As stunting moves to the forefront of the global agenda, there is substantial evidence that behaviour change interventions (BCI) can improve infant feeding practices and growth. However, this evidence has not been translated into improved outcomes on a national level because we do not know enough about what makes these interventions work, for whom, when, why, at what cost and for how long. Our objective was to examine the design and implementation of complementary feeding BCI, from the peer‐reviewed literature, to identify generalisable key determinants. We identified 29 studies that evaluated BCI efficacy or effectiveness, were conducted in developing countries, and reported outcomes on infant and young children aged 6–24 months.
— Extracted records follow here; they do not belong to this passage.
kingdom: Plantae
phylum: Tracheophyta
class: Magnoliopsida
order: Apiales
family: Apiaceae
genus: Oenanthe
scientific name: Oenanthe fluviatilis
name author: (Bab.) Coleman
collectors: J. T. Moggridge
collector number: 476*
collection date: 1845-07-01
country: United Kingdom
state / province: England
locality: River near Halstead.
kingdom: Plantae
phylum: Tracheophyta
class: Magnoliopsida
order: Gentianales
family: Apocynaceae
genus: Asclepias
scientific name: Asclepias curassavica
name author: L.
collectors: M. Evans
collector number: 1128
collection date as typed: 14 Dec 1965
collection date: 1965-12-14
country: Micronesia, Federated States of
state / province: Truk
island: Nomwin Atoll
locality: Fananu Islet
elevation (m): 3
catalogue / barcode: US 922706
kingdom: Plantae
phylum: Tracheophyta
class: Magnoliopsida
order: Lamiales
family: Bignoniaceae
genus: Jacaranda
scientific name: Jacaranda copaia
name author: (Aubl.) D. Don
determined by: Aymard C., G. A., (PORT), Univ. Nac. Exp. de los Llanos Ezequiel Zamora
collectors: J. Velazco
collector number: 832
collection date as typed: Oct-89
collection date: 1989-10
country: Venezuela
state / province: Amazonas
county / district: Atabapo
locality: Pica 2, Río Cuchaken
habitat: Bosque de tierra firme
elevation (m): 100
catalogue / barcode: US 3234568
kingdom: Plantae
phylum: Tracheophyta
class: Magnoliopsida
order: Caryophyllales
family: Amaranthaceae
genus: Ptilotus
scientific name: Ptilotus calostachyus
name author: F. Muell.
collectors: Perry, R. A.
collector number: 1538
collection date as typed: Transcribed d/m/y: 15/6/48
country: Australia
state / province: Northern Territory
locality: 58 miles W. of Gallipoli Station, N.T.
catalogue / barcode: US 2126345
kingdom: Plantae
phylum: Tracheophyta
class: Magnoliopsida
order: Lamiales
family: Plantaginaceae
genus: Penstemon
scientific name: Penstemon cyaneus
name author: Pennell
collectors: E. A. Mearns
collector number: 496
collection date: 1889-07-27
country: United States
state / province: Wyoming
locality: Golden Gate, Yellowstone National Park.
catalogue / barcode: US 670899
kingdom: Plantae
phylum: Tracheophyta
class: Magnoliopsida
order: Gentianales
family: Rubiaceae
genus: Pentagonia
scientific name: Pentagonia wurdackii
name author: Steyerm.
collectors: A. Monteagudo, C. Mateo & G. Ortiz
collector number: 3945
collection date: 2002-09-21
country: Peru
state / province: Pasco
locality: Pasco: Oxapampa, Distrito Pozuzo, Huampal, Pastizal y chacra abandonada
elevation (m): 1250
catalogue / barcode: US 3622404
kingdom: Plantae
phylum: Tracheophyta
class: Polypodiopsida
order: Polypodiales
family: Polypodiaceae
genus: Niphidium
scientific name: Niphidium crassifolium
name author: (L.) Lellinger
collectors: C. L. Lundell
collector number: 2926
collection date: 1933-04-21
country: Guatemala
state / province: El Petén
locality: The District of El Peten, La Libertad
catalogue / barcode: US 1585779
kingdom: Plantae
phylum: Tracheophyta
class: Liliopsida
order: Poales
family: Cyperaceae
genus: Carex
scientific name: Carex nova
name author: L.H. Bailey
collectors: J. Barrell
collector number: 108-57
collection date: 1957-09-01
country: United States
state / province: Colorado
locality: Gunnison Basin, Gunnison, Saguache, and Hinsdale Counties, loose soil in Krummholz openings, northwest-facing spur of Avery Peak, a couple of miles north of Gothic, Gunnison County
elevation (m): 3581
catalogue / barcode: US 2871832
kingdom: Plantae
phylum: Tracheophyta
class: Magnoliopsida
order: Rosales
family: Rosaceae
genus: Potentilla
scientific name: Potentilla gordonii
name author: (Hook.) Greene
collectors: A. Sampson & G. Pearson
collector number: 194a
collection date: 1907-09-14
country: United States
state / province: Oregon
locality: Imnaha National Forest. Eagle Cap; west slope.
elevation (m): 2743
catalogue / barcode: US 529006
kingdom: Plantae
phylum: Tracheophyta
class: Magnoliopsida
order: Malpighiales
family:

Two potential determinants emerged:
- effective studies used formative research to identify cultural barriers and enablers to optimal feeding practices, to shape the intervention strategy, and to formulate appropriate messages and mediums for delivery;
- effective studies delineated the programme impact pathway to the target behaviour change and assessed intermediary behaviour changes to learn what worked. We found that BCI that used these developmental and implementation processes could be effective despite heterogeneous approaches and design components.
Our analysis was constrained, however, by the limited published data on how design and implementation were carried out, perhaps because of publishing space limits. Information on cost‐effectiveness, sustainability and scalability was also very limited. We suggest a more comprehensive reporting process and a more strategic research agenda to enable generalisable evidence to accumulate.